Mayport expects furloughs to affect 1,343 civilians

Published On: Mar 11 2013 01:40:10 PM EDT
Updated On: Mar 04 2013 08:52:48 PM EST

VIDEO: Furloughs haven't been sent out yet, but more than 1300 civilian employees will experience cuts at the naval base.

MAYPORT, Fla. -

The commanding officer of Mayport Naval Station says the notices haven't come out yet, but he expects more than 1,000 civilians who work on the base will be cut back one day a week due to federal budget cuts.

Capt. Douglas Cochrane says the notices are in the chain of command and may be released this week, although the 20 percent cutback civilian employees may not begin until mid-April.

These employees do everything from operate tug boats, repair ships to work as flight control operators.

"They are basically sprinkled throughout the base," Cochrane said. "There really is no part of the base that doesn't have civilian employees."

Thousands more civilian employees at NAS Jacksonville -- including nearly 3,000 who work at the Fleet Readiness Center Southeast -- are awaiting the same news.

The U.S. Navy on Saturday issued orders to plan and prepare to cancel and shut down a variety of operations and procurement efforts. That move was in response to a presidential directive signed Friday evening by President Obama to begin the forced federal spending cuts known as sequestration.
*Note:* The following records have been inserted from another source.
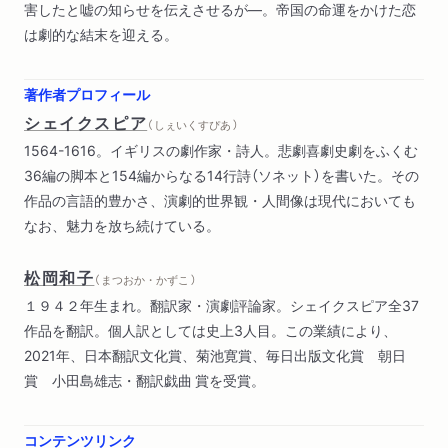
害したと嘘の知らせを伝えさせるが―。帝国の命運をかけた恋
は劇的な結末を迎える。
著作者プロフィール
シェイクスピア
（ しぇいくすぴあ ）
1564-1616。イギリスの劇作家・詩人。悲劇喜劇史劇をふくむ
36編の脚本と154編からなる14行詩（ソネット）を書いた。その
作品の言語的豊かさ、演劇的世界観・人間像は現代においても
なお、魅力を放ち続けている。
松岡和子
（ まつおか・かずこ ）
１９４２年生まれ。翻訳家・演劇評論家。シェイクスピア全37
作品を翻訳。個人訳としては史上3人目。この業績により、
2021年、日本翻訳文化賞、菊池寛賞、毎日出版文化賞 朝日
賞 小田島雄志・翻訳戯曲 賞を受賞。
コンテンツリンク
The Navy, which has been the most aggressive military service warning of dire consequences both of sequestration and the prospect of a year-long continuing resolution funding scheme, didn’t actually set in motion the biggest of the moves — most of which are expected to take place within weeks if Congress doesn’t act to reverse the cuts.

“These actions aren’t final yet, but we’ve begun the process for them to take place,” a Navy official in Washington said Saturday night. “We’re still holding out hope that sequestration will be fixed, or that Congress will pass a defense appropriations bill.”

In a fleet-wide message issued Saturday, Navy Secretary Ray Mabus said the Navy Department “intends to commence some reductions immediately.”

Key elements are plans to:

  • Shut down Carrier Air Wing Two (based at NAS Lemoore in California) in April, with moves to gradually stand down or reduce flying time in five more air wings by the end of the year.
  • Defer the humanitarian cruise this year of the hospital ship Comfort to Central and Latin America.
  • Cancel or defer deployments of up to six ships in April.
  • Lay up four Pacific Command support ships starting in April.
  • Return the deployed destroyer Shoup and frigate Thach to their homeports.


Mabus, in the message, also said the service would begin negotiating contract modifications with contractors to “de-obligate” work to buy Virginia-class submarines, reactor power units and one joint high speed vessel.

Actions announced earlier, Mabus added, will continue, including the deferral of the aircraft carrier Abraham Lincoln’s refueling overhaul; major repairs to the submarine Miami and destroyer Porter; the deployments of the carrier Harry S. Truman and the Mayport-based cruiser Gettysburg; the civilian hiring freeze; planning for civilian furloughs; and the reduction of most units in the U.S.

Asked about Gov. Rick Scott statement last week that the sequestration would halt three ships from being transferred from Norfolk to Mayport, Capt. Cochrane said, "I have not heard that."